PROBLEM DESCRIPTION
Some of the lines below need repeating. Reproduce exactly those between the lines holding "Making a reality" and "of global education", inclusive.

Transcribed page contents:

☆ ☆ ☆

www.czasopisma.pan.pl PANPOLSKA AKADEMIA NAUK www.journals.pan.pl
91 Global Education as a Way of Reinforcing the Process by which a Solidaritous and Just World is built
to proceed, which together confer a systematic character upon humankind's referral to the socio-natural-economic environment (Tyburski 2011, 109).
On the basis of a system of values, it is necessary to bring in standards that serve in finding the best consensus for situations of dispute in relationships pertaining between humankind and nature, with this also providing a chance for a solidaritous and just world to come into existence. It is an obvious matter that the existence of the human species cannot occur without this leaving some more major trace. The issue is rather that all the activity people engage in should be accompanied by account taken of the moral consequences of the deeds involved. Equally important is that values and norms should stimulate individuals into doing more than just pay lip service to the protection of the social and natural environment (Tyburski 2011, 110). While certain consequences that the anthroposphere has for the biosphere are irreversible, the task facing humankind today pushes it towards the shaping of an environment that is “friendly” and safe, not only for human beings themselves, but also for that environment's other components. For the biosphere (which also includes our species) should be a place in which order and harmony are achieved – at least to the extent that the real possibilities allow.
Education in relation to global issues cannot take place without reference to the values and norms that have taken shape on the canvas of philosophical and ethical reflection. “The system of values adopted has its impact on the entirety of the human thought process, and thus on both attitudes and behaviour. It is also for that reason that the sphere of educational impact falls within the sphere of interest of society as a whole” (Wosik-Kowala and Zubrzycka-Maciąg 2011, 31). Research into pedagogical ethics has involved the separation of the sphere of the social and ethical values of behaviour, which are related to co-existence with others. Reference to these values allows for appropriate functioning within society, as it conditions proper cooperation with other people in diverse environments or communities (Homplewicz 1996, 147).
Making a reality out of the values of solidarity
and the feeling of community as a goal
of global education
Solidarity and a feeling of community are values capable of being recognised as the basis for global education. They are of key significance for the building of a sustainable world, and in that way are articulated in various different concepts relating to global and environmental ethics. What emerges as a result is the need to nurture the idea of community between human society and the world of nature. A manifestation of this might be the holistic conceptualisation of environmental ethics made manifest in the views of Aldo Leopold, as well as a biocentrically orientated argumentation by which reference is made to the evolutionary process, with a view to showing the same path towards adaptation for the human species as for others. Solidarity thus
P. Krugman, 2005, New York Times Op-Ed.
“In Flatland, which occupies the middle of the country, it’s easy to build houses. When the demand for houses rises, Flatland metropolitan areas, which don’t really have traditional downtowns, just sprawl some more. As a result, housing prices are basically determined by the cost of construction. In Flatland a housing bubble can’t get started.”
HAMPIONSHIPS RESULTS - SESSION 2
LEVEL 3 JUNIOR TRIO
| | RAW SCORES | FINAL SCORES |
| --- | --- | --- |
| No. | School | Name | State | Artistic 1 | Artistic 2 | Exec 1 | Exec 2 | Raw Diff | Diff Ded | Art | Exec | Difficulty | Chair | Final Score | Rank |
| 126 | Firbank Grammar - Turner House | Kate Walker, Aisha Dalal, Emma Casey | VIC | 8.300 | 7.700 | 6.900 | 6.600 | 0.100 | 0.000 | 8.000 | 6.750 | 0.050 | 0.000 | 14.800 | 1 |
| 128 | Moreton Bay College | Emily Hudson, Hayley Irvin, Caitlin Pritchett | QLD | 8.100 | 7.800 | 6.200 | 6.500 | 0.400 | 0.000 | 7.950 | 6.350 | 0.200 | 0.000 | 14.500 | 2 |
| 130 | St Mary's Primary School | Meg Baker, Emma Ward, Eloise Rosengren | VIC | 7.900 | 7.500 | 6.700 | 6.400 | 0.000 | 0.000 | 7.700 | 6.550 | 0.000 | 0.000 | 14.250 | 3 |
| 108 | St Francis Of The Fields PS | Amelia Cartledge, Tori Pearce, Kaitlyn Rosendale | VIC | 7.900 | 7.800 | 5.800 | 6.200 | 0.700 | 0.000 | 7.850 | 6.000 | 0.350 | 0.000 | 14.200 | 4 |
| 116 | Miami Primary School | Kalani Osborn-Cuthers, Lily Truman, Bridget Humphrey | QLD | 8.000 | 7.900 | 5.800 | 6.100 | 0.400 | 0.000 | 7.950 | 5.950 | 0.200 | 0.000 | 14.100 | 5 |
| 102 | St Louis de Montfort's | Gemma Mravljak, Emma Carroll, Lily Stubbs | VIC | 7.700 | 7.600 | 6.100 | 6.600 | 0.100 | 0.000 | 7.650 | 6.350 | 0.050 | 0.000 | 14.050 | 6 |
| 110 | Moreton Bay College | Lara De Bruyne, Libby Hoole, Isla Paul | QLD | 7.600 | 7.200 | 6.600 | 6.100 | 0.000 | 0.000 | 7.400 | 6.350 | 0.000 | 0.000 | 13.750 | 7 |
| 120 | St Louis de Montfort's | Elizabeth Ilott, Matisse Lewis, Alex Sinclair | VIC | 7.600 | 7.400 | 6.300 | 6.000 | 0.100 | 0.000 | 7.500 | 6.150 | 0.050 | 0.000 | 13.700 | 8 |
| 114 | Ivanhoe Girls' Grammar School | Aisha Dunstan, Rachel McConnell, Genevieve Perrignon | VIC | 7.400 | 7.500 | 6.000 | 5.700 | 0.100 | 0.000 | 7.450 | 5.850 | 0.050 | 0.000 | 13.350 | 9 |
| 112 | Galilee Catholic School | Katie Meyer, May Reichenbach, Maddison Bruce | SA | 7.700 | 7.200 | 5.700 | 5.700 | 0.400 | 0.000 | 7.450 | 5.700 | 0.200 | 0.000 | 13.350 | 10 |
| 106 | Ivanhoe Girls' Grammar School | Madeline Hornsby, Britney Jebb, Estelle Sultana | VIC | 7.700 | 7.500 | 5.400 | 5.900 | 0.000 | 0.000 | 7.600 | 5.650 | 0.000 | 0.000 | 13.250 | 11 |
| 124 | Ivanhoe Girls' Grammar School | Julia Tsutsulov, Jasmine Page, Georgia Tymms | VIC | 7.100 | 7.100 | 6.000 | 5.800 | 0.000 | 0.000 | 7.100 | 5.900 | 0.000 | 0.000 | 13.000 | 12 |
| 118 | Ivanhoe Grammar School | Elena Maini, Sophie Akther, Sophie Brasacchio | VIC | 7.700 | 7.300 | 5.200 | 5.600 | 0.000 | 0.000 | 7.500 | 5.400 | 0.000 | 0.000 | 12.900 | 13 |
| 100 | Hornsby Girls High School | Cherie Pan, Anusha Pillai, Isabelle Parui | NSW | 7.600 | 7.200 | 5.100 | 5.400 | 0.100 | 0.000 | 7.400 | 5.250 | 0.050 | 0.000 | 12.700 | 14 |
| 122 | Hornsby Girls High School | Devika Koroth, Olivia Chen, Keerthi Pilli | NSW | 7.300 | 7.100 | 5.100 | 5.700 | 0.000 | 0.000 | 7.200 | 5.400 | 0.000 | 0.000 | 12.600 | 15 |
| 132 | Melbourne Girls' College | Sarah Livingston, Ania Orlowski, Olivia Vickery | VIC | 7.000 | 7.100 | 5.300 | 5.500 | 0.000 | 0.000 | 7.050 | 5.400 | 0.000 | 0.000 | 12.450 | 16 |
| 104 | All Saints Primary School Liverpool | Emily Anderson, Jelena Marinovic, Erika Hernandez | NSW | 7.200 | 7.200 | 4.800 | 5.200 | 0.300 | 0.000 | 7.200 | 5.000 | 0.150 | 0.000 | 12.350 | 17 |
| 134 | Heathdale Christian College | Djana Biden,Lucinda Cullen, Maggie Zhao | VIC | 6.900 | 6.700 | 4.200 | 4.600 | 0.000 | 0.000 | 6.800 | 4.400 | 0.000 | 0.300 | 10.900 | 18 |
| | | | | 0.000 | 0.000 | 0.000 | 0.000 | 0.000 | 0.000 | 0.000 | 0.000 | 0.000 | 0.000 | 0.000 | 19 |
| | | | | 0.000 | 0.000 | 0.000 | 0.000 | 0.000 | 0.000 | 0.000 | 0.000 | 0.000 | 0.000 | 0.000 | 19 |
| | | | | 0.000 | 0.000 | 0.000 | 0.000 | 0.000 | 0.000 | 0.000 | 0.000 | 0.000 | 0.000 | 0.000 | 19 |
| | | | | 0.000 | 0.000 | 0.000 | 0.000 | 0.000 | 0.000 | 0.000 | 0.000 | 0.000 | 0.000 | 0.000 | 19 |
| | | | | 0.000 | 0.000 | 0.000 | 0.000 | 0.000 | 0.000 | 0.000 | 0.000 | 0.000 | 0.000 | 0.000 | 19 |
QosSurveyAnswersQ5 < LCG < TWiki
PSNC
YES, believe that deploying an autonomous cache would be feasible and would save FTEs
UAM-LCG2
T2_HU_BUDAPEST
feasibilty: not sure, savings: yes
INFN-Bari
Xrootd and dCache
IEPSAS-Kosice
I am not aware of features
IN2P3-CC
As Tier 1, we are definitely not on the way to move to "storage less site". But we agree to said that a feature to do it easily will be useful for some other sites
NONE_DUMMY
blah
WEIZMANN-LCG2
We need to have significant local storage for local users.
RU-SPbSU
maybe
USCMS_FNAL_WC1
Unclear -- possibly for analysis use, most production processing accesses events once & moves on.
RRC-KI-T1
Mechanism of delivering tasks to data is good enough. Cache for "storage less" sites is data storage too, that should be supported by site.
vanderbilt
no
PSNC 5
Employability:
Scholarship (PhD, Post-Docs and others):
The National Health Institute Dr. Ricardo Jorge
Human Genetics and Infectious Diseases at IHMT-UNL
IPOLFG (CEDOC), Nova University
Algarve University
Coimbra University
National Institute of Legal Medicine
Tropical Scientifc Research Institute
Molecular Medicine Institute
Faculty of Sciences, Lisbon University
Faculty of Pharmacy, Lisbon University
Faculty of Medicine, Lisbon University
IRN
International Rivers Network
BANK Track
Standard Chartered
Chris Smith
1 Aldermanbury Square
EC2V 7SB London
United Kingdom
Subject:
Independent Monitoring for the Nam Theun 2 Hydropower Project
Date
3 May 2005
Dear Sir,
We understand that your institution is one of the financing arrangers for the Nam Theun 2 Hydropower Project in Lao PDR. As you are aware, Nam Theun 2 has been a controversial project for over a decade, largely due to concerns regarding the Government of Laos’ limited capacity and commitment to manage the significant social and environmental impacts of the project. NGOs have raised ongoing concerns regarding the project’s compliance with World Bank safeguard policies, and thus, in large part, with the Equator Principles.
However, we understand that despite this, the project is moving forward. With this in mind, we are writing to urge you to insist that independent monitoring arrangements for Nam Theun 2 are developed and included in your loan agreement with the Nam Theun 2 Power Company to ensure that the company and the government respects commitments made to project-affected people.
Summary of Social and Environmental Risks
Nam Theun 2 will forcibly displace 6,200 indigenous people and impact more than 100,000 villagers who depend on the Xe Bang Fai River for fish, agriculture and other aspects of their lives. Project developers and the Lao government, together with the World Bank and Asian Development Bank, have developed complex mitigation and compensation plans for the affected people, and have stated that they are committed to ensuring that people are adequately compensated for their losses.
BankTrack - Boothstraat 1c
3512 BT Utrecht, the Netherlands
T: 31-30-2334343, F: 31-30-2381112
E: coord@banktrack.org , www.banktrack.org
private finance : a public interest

☆ ☆ ☆

SOLUTION FOR THIS EXERCISE
Making a reality out of the values of solidarity
and the feeling of community as a goal
of global education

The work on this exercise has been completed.